### Data to use ###

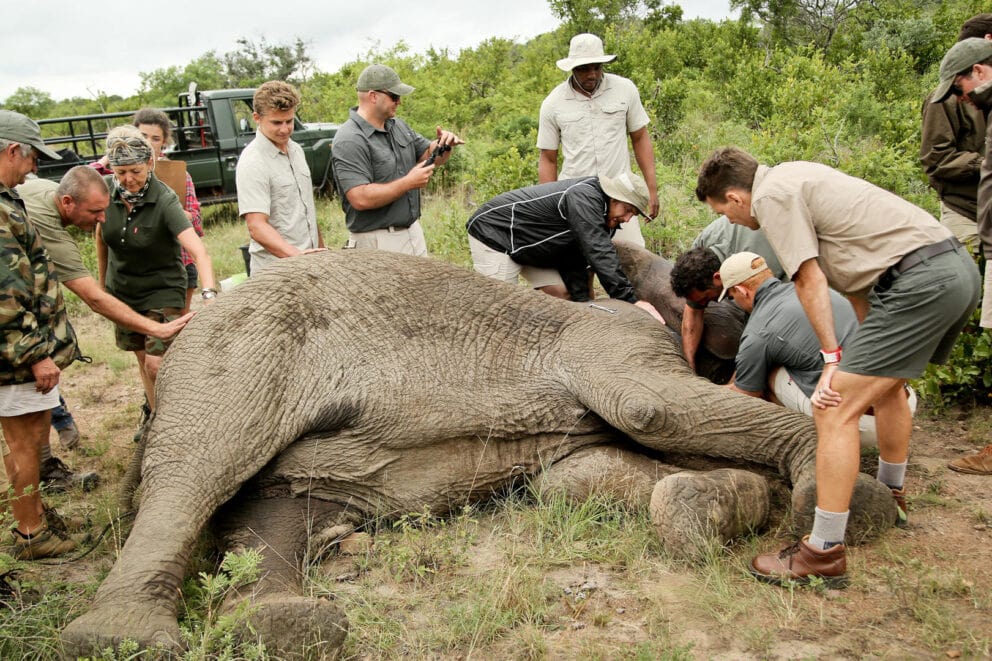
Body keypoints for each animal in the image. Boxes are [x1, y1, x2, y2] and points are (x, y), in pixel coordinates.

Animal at [61, 249, 896, 658]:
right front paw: (845, 503)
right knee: (200, 462)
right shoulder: (615, 339)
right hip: (241, 349)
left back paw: (280, 625)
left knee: (273, 509)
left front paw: (716, 505)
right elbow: (648, 405)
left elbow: (578, 477)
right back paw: (121, 639)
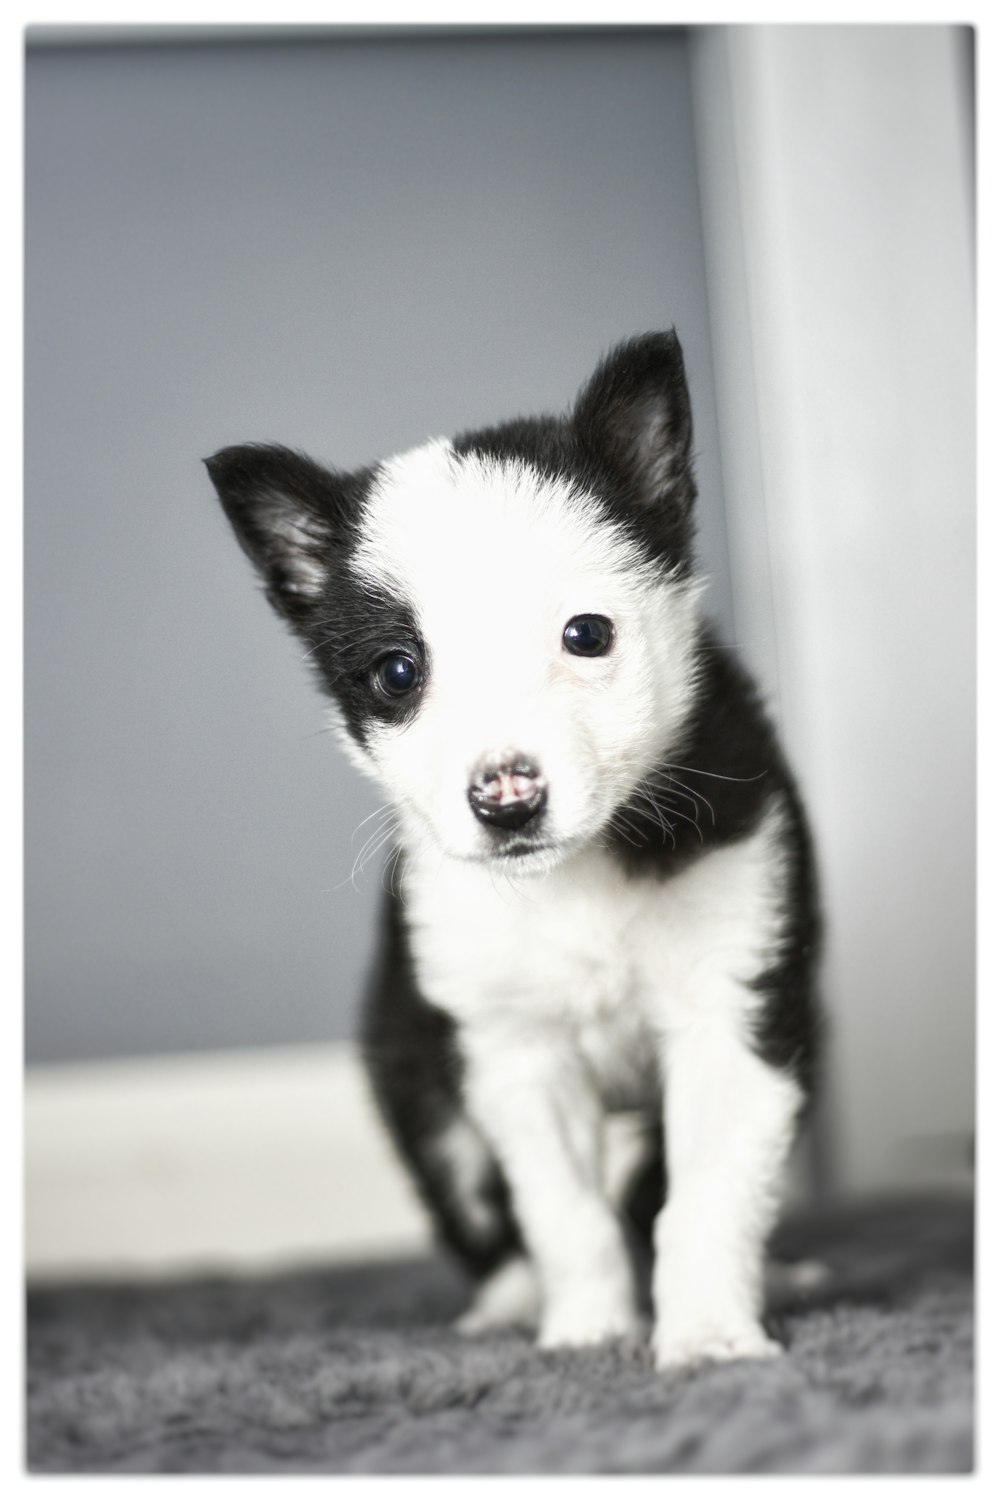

###

Everything in the material above is to be reproduced exactly, pictures aside.

## Answer section
Body keypoints for each animal in the image. Boxes are [x1, y1, x2, y2] and points are (x, y), in pixel coordinates.

Animal at [61, 249, 896, 658]:
right front paw: (845, 503)
right knee: (200, 462)
right shoulder: (615, 339)
right hip: (241, 349)
left back paw: (280, 625)
left knee: (273, 509)
left front paw: (716, 505)
right elbow: (648, 405)
left elbow: (578, 477)
right back paw: (121, 639)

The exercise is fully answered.